- _Task goal_: Leaving out all pictures, repeat exactly the lines from the one that holds "amount_runtime, 6: 0.334 -> 0.3266" to the last line of the entries below.
(Data for this exercise begins)
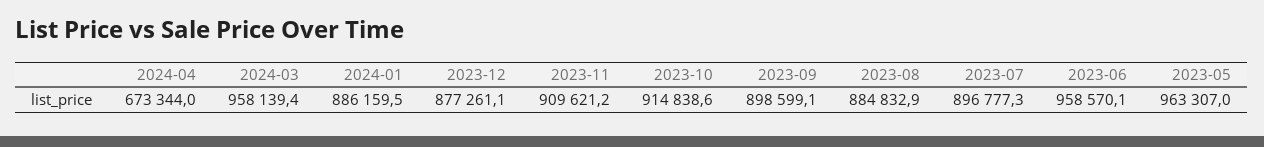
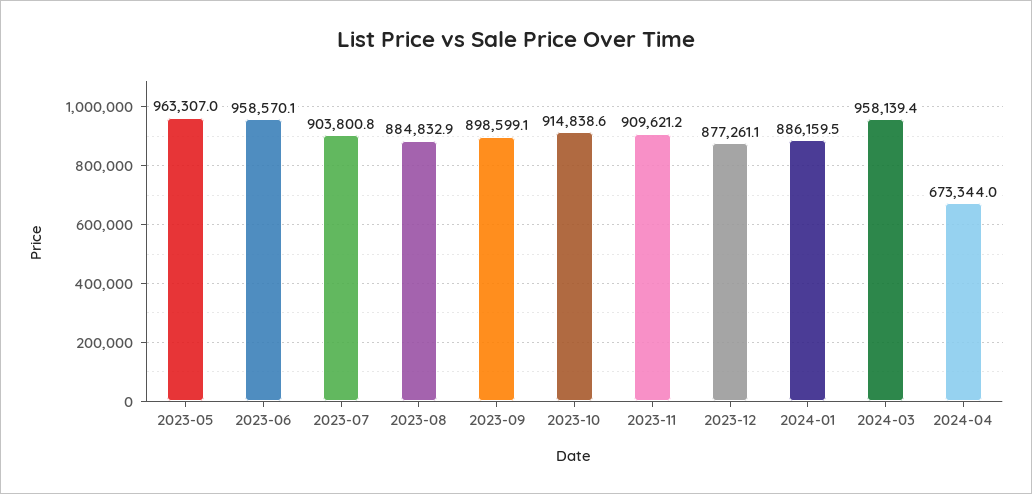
2023-07: 896777.3 -> 903800.8

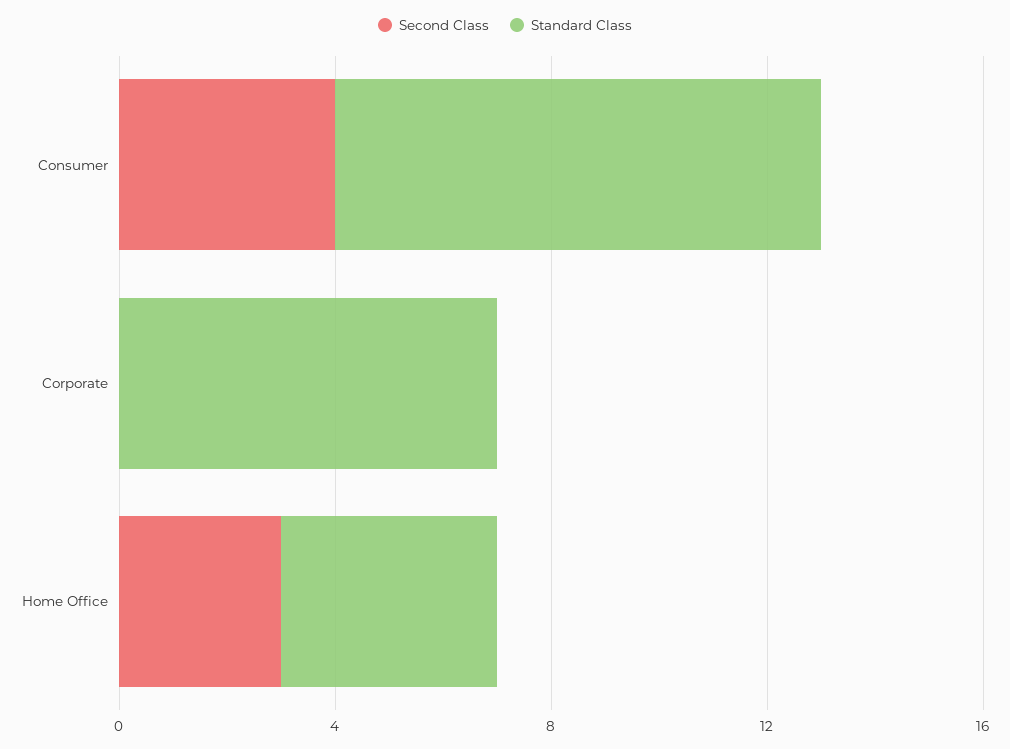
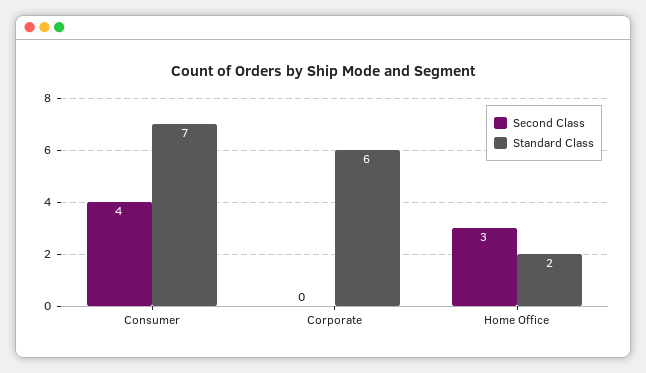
Standard Class, Consumer: 9 -> 7
Standard Class, Corporate: 7 -> 6
Standard Class, Home Office: 4 -> 2

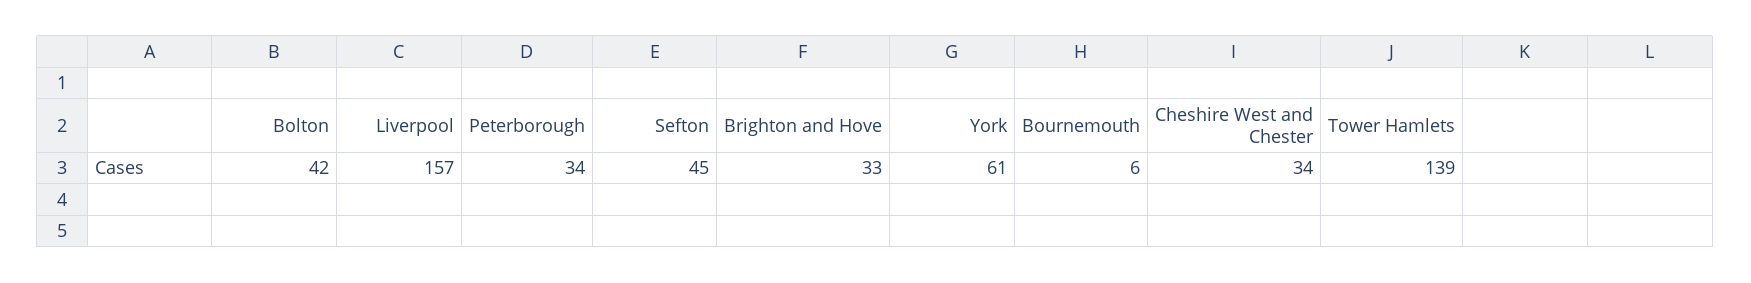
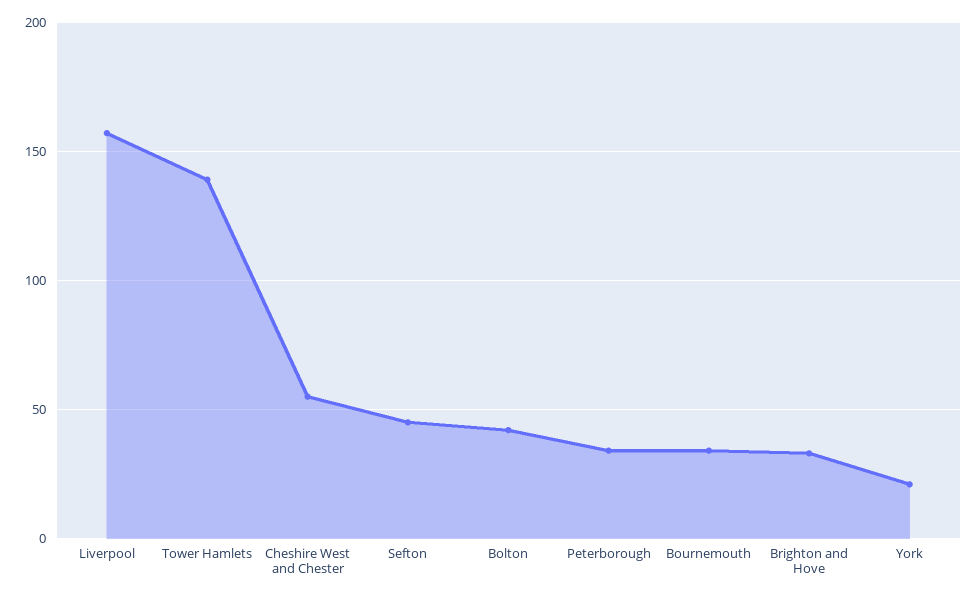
York: 61 -> 20
Bournemouth: 6 -> 35
Cheshire West and Chester: 34 -> 55

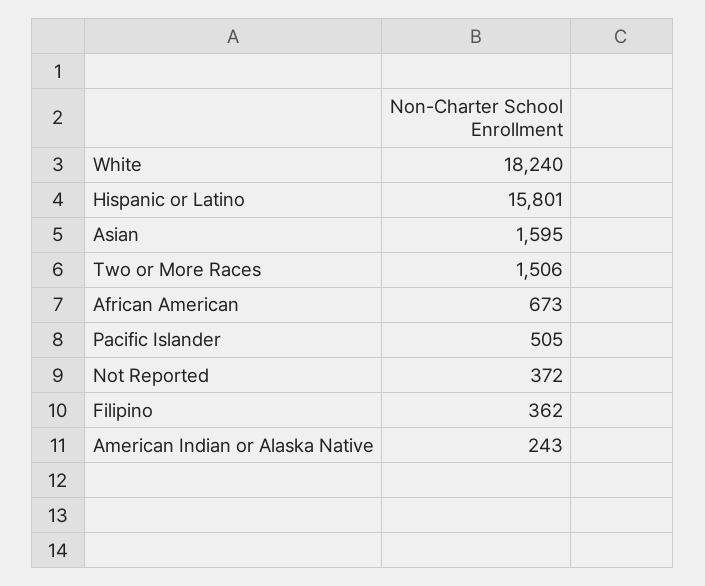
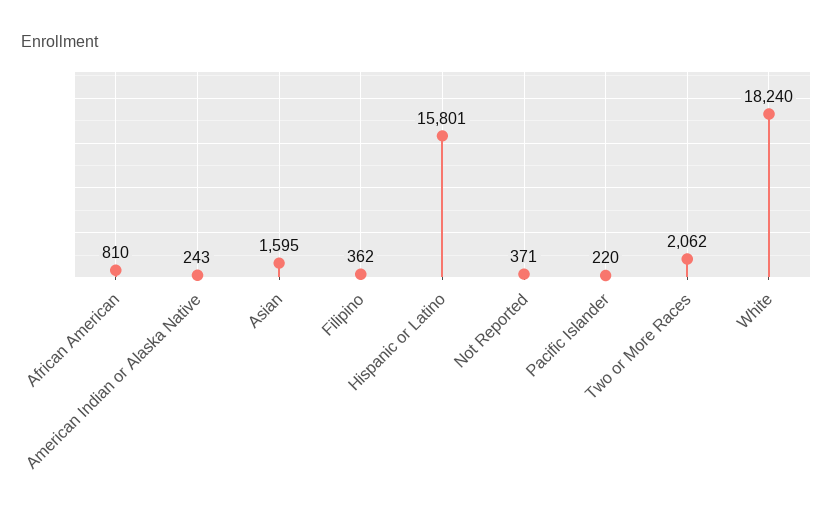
Two or More Races: 1506 -> 2062
African American: 673 -> 810
Pacific Islander: 505 -> 220
Not Reported: 372 -> 371

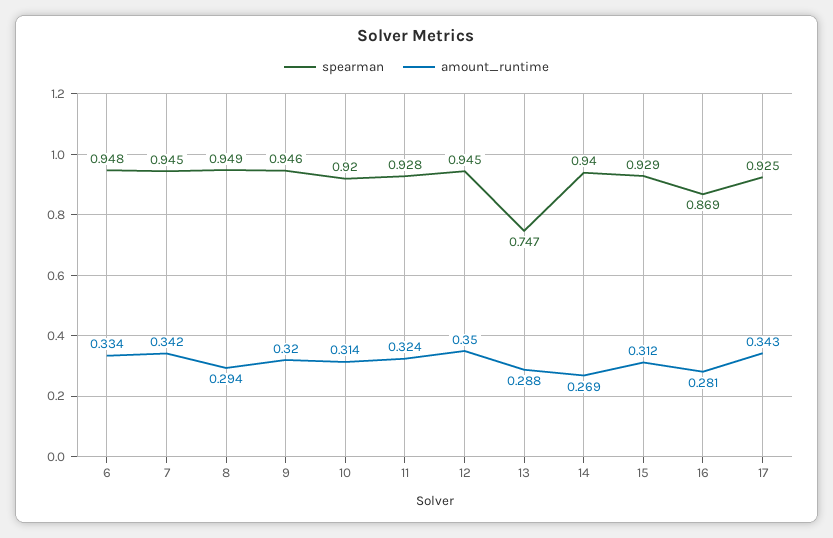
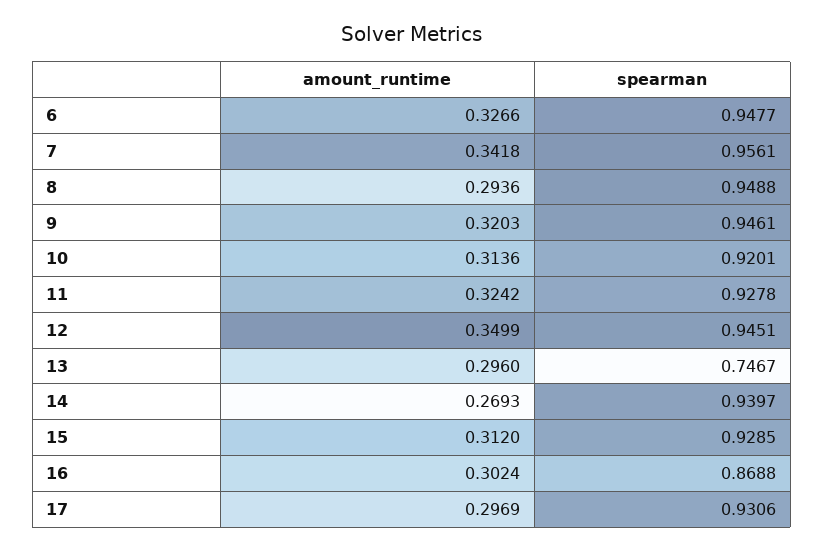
amount_runtime, 6: 0.334 -> 0.3266
spearman, 7: 0.945 -> 0.9561
amount_runtime, 13: 0.288 -> 0.296
amount_runtime, 16: 0.281 -> 0.3024
spearman, 17: 0.925 -> 0.9306
amount_runtime, 17: 0.343 -> 0.2969

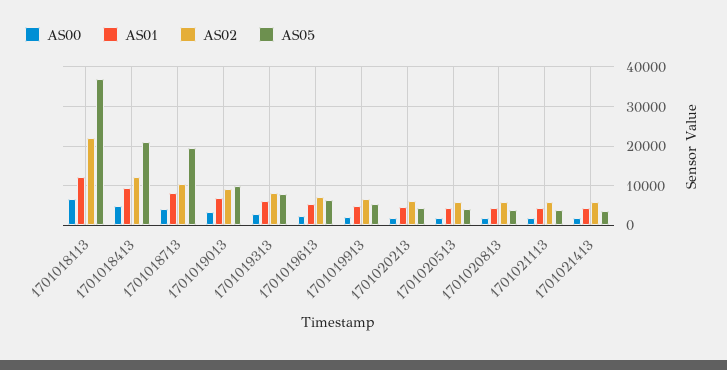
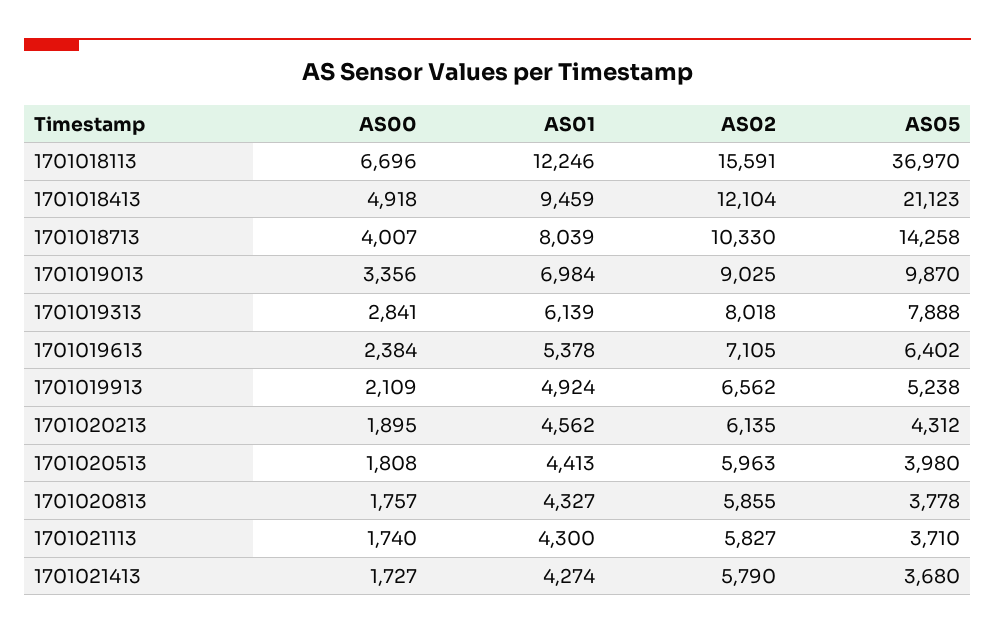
AS02, 1701018113: 22000 -> 15591
AS05, 1701018713: 20000 -> 14258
(Data for this exercise ends)
- _Answer to this problem_:
amount_runtime, 6: 0.334 -> 0.3266
spearman, 7: 0.945 -> 0.9561
amount_runtime, 13: 0.288 -> 0.296
amount_runtime, 16: 0.281 -> 0.3024
spearman, 17: 0.925 -> 0.9306
amount_runtime, 17: 0.343 -> 0.2969

AS02, 1701018113: 22000 -> 15591
AS05, 1701018713: 20000 -> 14258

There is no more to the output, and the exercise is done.